I configure n_trial in tuning_option to 5 for testing code works without error. But as you can see in tuning progress, n_trial becomes to 1 after Task 3. I find out
n_trial = min(n_trial, len(tsk.config_space))
length of tsk.config_space is 1 and it makes n_trial 1. Maybe it’s similar problem with Q1, but what makes tsk.config_space 1?
3) Layout Problem
TF Lite model uses NHWC data layout.
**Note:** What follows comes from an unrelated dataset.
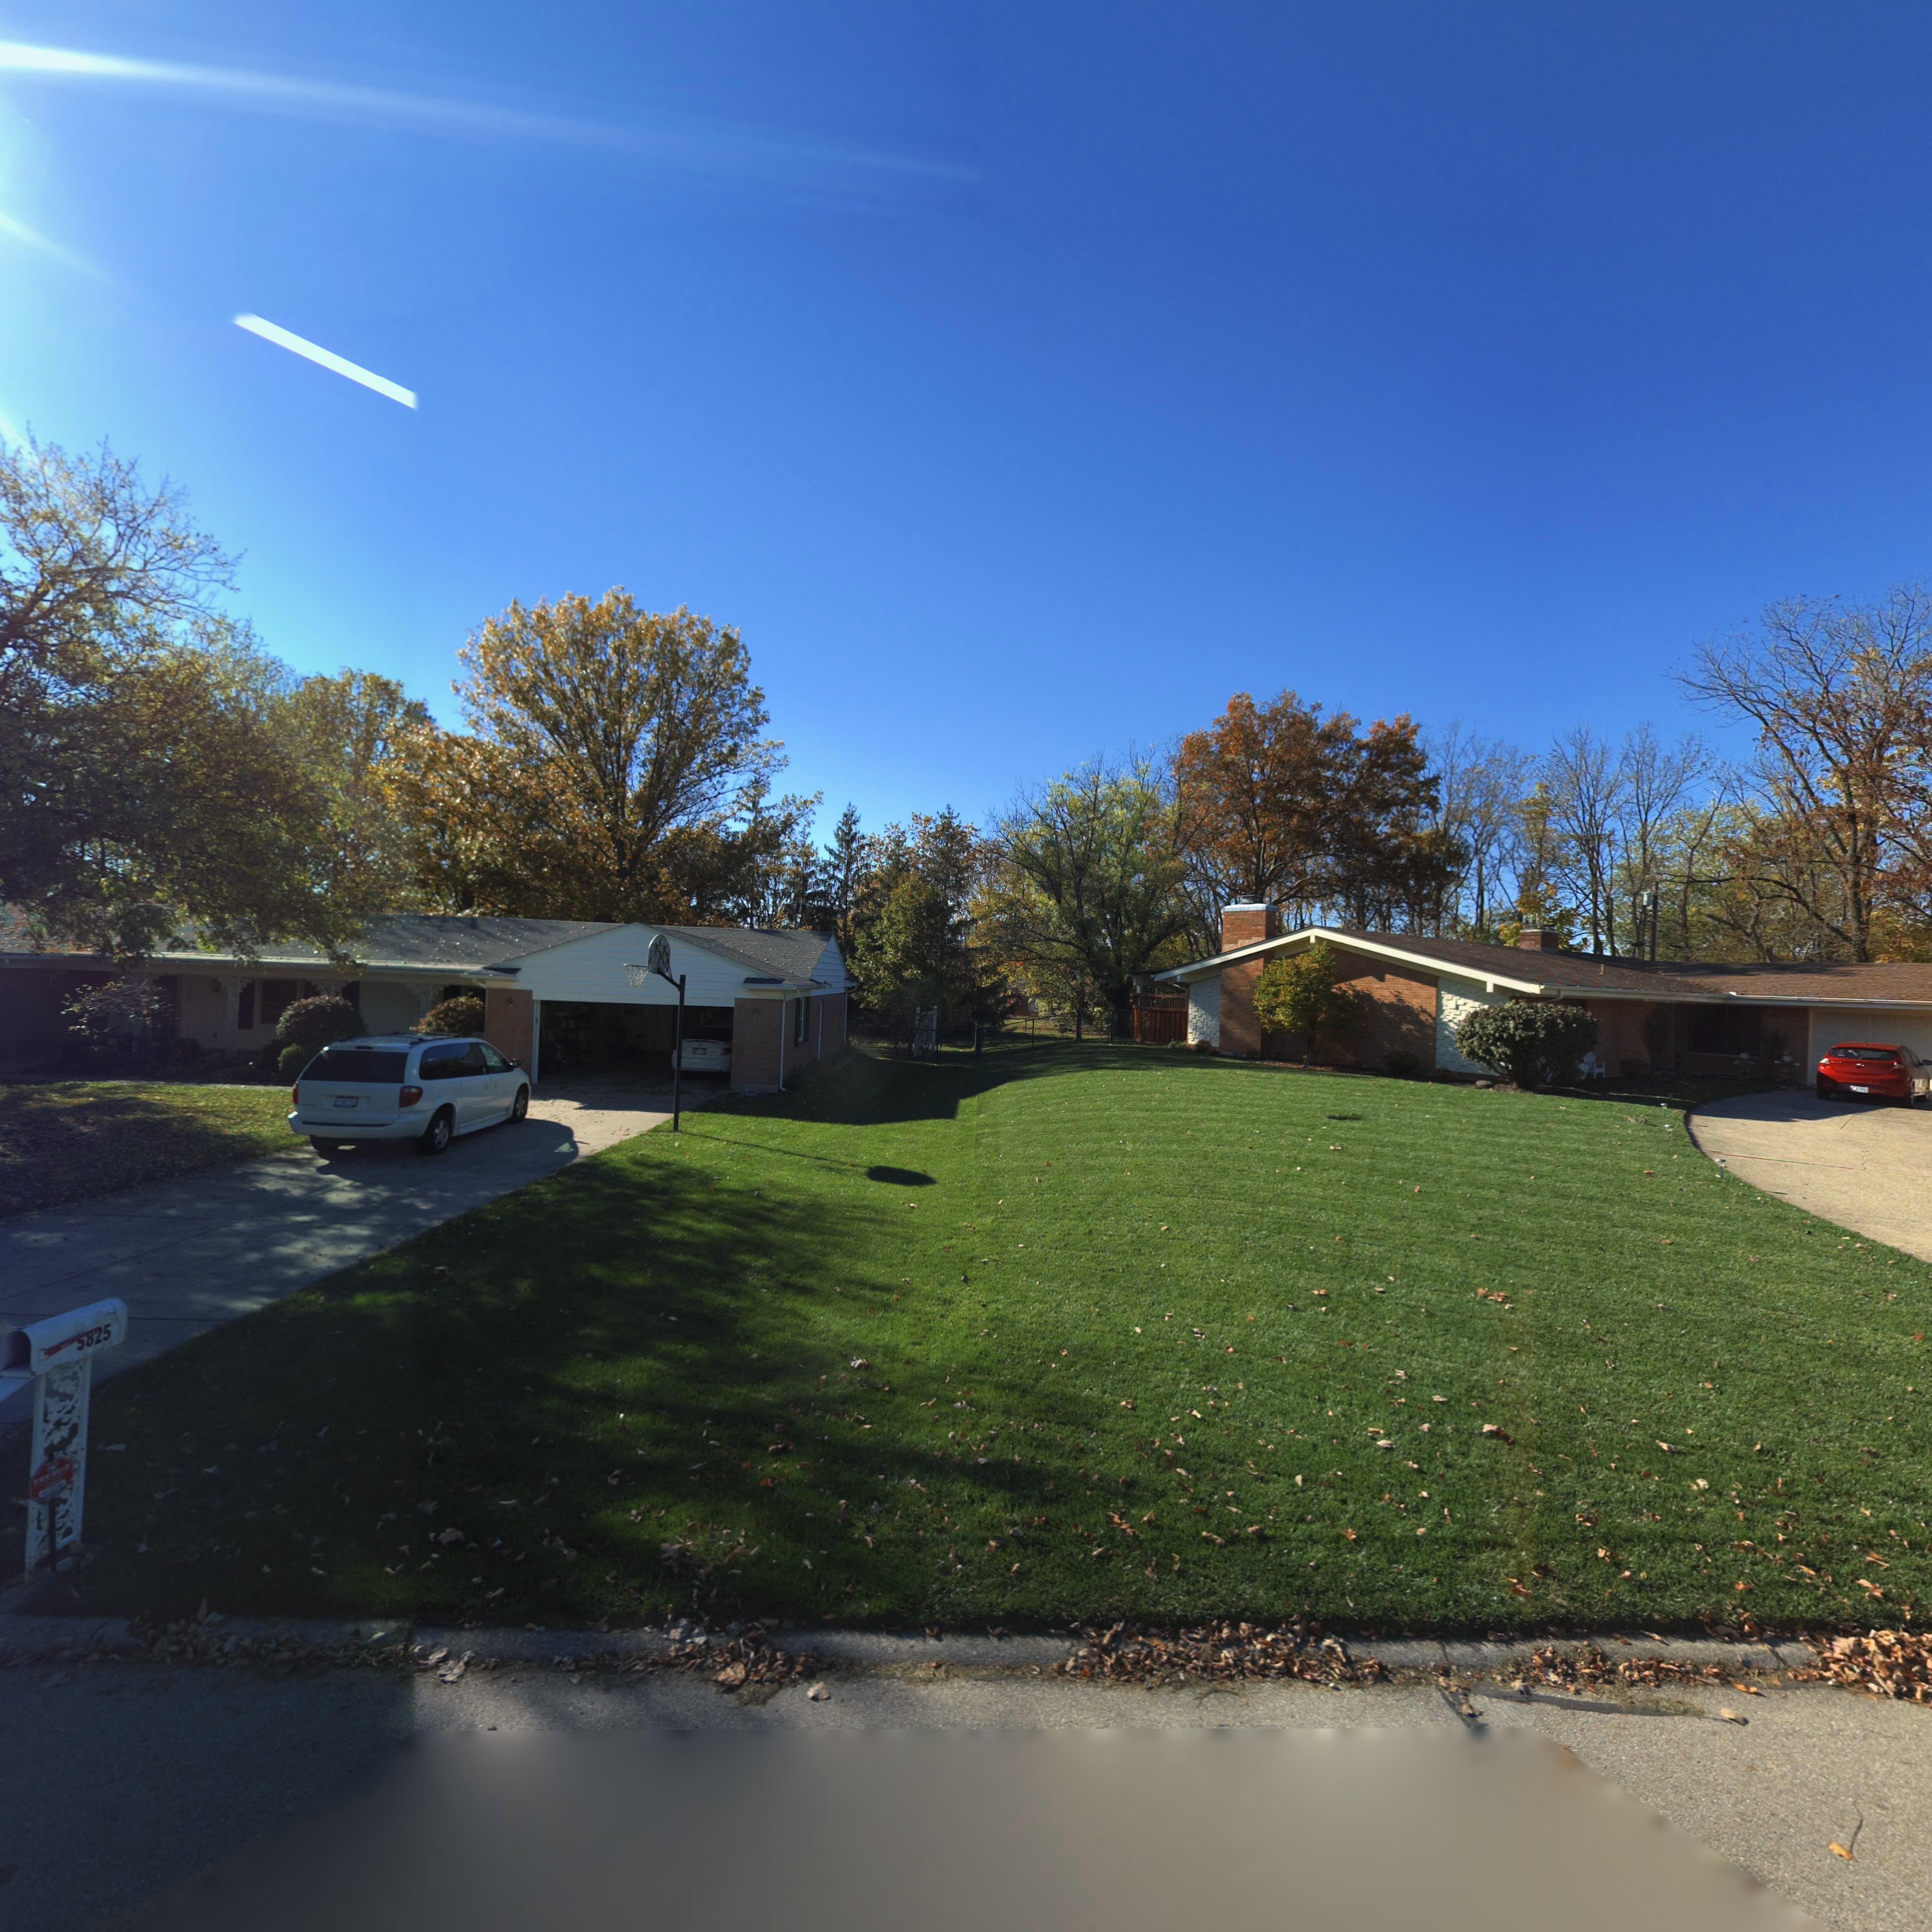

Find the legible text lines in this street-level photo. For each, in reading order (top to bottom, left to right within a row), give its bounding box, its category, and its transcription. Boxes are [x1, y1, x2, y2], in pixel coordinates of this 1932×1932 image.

I verified module returns from from_tflite() have data_layout=“NHWC” like below.
%0 = nn.pad(%input, pad_width=[[0, 0], [0, 1], [0, 1], [0, 0]]) /* ty=Tensor[(1, 225, 225, 3), float32] */;
%1 = nn.conv2d(%0, %v_param_1, strides=[2, 2], channels=16, kernel_size=[3, 3], data_layout="NHWC", kernel_layout="HWIO") /* ty=Tensor[(1, 112, 112, 16), float32] */;
%2 = nn.bias_add(%1, %v_param_2, axis=3) /* ty=Tensor[(1, 112, 112, 16), float32] */;
But as you can see fallback log in Q1, autoTVM tries to find config with NCHW layout. Is there way to tune ops only using NHWC layout?